Sucede que Martí tenía los antecedentes de lo ocurrido en plena Guerra de los Diez Años, cuando Washington ignoró las peticiones de  ayuda formuladas por el Gobierno de la República en Armas, y negó auxilio, así fuera indirecto, a los hombres que se sacrificaban en los campos de la Isla vecina, y porque además conocía la realidad del país donde decidió morar temporalmente, se opuso con todas sus fuerzas a cualquier idea de anexión o asimilación de su patria por el “norte revuelto y brutal que nos desprecia”.

“Solo el que desconozca nuestro país, o éste, o las leyes de formación y agrupación de los pueblos, puede pensar honradamente en solución semejante: o el que ame a los Estados Unidos más que a Cuba”, escribió el Apóstol a Ricardo Rodríguez Otero en carta fechada el 16 de mayo de 1886.

Se trata de una idea reiterada por el Héroe Nacional, que está presente en muchos de sus escritos y discursos, pues no entiende la anexión ni a quienes la promueven, porque tal posibilidad lo indigna y le repugna. Por eso, en ocasión de su respuesta al periódico The Manufacturer por un artículo ofensivo para los cubanos que reproduce The Evening Post, responde al texto de marras en este último rotativo con otro artículo titulado “Vindicación de Cuba”.

Con una andanada de argumentos, razones y verdades, Martí aplasta literalmente al periódico y al articulista que tan ignorante y despreciativamente se expresaron hacia Cuba y los cubanos, así como de sus ansias de libertad, plasmadas en dos guerras por su independencia, mientras se preparaba una tercera.

“No es este el momento de discutir el asunto de la anexión de Cuba—expresa—. Es probable que ningún cubano que tenga en algo su decoro desee ver su país unido a otro donde los que guían la opinión comparten respecto a él las preocupaciones sólo excusables a la política fanfarrona o la desordenada ignorancia. Ningún cubano honrado se humillará hasta verse recibido como un apestado moral, por el mero valor de su tierra, en un pueblo que niega su capacidad, insulta su virtud y desprecia su carácter”.

Idea política y tendencia recurrente dentro de un sector muy minoritario de la sociedad cubana, el anexionismo ha ido y venido en las mentes de ciertos individuos, en distintas épocas. Martí supo vislumbrar con singular perspicacia que, si bien siempre le negó Washington el apoyo a nuestros empeños independentistas, no iba a dudar en el futuro de secundar con entusiasmo a quienes abjuraran de sus valores patrios para acoger sus antivalores, pero, por suerte, el ideario de nuestros grandes hombres prevaleció a pesar de todo.

Martí no se cansó de esclarecer y alertar a sus compatriotas con su verbo inigualable y con su ejemplo.

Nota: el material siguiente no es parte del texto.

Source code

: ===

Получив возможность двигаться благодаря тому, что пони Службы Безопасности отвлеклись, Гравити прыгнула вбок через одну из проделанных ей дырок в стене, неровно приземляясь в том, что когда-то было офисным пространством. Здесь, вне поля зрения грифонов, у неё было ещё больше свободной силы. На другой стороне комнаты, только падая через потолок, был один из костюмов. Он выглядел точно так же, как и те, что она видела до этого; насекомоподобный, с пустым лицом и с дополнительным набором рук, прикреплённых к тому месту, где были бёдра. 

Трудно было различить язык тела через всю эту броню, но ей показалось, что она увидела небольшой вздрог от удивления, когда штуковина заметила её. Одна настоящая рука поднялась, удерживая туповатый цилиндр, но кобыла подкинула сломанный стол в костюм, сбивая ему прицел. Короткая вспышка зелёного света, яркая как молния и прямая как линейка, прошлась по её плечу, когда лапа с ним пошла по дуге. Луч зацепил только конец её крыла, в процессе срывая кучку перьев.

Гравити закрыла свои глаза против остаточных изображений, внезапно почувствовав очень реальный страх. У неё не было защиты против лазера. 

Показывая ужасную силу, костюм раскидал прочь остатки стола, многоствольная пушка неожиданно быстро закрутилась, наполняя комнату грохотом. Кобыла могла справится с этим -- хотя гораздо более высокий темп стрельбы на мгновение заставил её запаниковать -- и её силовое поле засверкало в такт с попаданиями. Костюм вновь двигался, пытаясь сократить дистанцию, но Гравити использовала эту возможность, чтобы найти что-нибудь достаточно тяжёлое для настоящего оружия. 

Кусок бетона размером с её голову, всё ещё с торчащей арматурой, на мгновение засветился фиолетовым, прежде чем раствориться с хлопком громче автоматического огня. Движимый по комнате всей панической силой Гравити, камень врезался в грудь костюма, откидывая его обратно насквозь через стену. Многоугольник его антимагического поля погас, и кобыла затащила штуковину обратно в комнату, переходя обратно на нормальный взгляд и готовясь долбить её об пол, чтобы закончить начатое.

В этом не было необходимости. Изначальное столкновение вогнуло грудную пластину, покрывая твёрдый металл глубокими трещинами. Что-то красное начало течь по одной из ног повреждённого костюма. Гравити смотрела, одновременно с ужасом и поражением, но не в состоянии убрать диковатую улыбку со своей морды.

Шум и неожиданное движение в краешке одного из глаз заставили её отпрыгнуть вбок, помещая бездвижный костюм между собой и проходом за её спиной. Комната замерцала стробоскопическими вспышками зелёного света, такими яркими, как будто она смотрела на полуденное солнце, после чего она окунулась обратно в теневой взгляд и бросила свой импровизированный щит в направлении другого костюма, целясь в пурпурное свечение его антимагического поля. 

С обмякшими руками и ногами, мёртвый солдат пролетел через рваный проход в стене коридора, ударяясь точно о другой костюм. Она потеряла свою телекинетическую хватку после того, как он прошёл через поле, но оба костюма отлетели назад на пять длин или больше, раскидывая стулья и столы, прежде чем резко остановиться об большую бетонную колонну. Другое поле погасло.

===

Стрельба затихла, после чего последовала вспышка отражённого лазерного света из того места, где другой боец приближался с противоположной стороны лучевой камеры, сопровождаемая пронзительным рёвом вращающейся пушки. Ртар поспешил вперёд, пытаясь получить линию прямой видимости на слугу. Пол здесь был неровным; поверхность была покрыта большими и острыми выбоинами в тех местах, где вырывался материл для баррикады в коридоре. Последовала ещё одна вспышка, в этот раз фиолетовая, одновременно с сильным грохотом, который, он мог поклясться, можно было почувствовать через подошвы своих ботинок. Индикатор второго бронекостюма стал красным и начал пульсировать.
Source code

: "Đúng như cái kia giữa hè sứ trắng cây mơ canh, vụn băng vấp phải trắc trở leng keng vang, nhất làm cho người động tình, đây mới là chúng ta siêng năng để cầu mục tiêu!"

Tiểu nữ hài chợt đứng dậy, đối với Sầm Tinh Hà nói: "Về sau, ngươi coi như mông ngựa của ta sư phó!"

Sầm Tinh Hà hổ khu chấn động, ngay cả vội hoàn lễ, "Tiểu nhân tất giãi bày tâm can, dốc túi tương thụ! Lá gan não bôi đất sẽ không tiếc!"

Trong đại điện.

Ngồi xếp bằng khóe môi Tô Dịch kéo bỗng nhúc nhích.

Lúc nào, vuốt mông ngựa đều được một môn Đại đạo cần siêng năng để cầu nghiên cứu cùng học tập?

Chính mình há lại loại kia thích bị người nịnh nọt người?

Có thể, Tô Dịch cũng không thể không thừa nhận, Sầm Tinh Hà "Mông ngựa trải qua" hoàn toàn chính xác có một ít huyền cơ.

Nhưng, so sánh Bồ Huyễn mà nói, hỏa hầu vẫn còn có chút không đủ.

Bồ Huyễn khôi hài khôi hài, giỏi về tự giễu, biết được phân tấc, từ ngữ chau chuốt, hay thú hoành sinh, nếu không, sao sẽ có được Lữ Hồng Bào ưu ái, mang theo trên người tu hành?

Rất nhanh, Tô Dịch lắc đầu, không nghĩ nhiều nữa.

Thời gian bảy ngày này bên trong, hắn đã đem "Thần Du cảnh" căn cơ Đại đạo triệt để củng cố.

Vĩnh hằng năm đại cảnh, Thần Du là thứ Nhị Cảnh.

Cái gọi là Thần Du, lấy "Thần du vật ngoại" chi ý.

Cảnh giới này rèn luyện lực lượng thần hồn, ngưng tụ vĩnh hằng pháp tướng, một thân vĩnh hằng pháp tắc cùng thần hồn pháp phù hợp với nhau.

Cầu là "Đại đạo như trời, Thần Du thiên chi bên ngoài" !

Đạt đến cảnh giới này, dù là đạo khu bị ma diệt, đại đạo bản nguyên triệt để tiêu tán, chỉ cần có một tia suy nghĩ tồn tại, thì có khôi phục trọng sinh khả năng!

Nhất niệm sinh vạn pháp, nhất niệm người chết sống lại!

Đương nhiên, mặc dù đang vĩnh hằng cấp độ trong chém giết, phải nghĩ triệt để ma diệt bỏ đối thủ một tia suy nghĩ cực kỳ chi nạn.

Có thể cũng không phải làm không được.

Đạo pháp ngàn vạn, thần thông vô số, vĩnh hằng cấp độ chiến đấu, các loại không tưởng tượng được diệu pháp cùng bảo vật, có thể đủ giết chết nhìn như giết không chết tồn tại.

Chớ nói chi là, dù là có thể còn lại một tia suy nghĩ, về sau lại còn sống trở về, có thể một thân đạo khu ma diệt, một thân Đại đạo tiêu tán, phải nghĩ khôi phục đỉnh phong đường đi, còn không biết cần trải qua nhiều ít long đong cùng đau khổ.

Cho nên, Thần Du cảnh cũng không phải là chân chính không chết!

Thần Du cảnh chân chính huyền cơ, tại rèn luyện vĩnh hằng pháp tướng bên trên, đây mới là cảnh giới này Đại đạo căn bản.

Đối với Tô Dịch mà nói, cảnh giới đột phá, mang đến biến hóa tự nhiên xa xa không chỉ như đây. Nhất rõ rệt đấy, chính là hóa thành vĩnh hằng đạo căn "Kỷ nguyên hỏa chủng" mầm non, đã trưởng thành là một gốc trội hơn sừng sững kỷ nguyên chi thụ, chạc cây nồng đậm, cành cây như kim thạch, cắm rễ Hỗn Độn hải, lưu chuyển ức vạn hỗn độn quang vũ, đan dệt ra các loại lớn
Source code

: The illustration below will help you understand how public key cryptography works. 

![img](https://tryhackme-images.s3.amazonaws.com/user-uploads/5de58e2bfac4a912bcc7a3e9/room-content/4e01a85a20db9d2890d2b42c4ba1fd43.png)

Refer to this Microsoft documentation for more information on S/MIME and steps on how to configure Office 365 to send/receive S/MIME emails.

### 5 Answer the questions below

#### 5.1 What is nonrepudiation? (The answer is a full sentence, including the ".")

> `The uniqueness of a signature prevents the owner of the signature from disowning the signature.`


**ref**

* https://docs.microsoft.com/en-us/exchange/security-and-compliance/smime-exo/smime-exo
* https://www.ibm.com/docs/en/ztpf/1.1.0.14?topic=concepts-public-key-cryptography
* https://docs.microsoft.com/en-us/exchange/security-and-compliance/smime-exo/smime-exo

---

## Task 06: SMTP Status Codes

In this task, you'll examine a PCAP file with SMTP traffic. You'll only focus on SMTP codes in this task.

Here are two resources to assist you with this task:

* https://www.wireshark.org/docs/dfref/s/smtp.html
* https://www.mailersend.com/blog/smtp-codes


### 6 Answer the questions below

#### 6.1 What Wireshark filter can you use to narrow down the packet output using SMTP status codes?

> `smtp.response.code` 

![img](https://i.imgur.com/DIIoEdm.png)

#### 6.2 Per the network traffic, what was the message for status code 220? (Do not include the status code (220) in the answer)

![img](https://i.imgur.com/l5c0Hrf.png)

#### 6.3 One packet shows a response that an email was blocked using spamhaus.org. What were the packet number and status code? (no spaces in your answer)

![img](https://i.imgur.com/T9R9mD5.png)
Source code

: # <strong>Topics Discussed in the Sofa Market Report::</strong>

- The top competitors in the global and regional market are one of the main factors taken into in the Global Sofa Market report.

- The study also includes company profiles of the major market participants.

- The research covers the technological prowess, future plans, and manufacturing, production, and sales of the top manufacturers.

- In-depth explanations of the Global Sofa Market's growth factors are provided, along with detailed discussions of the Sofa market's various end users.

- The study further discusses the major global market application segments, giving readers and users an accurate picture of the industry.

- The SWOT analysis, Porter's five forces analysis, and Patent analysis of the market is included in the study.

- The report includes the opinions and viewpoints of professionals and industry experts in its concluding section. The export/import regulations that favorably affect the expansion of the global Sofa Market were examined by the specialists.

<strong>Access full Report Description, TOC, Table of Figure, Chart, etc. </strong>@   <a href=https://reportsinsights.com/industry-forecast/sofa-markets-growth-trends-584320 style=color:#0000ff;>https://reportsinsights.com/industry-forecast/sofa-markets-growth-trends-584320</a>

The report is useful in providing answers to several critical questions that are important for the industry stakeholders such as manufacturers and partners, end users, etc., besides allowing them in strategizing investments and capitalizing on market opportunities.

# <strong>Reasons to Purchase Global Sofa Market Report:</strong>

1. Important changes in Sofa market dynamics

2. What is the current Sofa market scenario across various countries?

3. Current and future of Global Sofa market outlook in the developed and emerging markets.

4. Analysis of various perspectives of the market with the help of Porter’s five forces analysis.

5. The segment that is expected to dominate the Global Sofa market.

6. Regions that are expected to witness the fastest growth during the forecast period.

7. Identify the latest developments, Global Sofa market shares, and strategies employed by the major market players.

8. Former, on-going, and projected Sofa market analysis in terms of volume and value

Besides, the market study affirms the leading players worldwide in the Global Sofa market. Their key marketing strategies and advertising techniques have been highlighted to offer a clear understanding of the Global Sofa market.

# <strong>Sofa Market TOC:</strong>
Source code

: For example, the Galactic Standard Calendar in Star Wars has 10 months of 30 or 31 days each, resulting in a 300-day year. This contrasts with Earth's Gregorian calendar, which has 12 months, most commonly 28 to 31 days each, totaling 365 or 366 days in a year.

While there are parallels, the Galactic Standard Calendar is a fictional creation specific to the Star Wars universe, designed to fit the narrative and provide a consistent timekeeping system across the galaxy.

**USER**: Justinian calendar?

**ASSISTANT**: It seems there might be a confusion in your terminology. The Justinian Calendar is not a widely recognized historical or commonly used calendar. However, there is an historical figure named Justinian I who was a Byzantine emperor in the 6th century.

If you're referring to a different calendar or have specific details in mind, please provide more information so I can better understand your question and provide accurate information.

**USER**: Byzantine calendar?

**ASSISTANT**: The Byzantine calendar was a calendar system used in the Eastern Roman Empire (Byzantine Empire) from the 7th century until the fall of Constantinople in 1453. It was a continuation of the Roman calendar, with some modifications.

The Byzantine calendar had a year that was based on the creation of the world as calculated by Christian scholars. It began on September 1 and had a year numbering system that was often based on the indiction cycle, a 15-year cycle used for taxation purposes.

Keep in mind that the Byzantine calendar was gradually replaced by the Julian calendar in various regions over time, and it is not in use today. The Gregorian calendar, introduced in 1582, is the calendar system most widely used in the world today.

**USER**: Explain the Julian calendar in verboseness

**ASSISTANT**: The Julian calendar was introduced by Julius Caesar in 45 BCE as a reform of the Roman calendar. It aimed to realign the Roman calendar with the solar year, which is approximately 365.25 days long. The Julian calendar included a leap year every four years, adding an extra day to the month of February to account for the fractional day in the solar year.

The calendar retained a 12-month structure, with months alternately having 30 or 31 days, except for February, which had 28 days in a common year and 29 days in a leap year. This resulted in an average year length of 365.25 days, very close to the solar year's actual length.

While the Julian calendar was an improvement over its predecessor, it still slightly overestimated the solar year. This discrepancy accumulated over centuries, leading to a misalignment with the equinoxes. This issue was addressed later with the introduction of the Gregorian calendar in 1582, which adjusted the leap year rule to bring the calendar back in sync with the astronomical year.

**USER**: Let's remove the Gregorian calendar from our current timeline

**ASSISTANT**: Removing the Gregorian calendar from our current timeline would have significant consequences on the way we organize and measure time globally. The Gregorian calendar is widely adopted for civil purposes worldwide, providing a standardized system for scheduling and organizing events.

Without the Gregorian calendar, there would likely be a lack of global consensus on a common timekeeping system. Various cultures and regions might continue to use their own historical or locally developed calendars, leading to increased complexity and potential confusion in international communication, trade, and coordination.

Es obvio que no aró en el mar, como en su día se lamentó Bolívar. Acá, entre nosotros, no querría ser asimilado nadie que posea dignidad y en sus cabales, por un sistema imperial monstruoso en sus entrañas y en sus proyecciones foráneas.

El Apóstol cumplió con creces su misión histórica, y si de momento su caída en Dos Ríos le imposibilitó impedir a tiempo con la independencia de Cuba que se extendieran por las Antillas los Estados Unidos y cayeran con esa fuerza más sobre nuestros pueblos de América —como expresó en misiva al amigo mexicano Manuel Mercado la víspera de su muerte—, su legado patriótico fue recogido por otro gigante, Fidel Castro, quien al frente de la Generación del Centenario de su natalicio lo hizo realidad fecunda.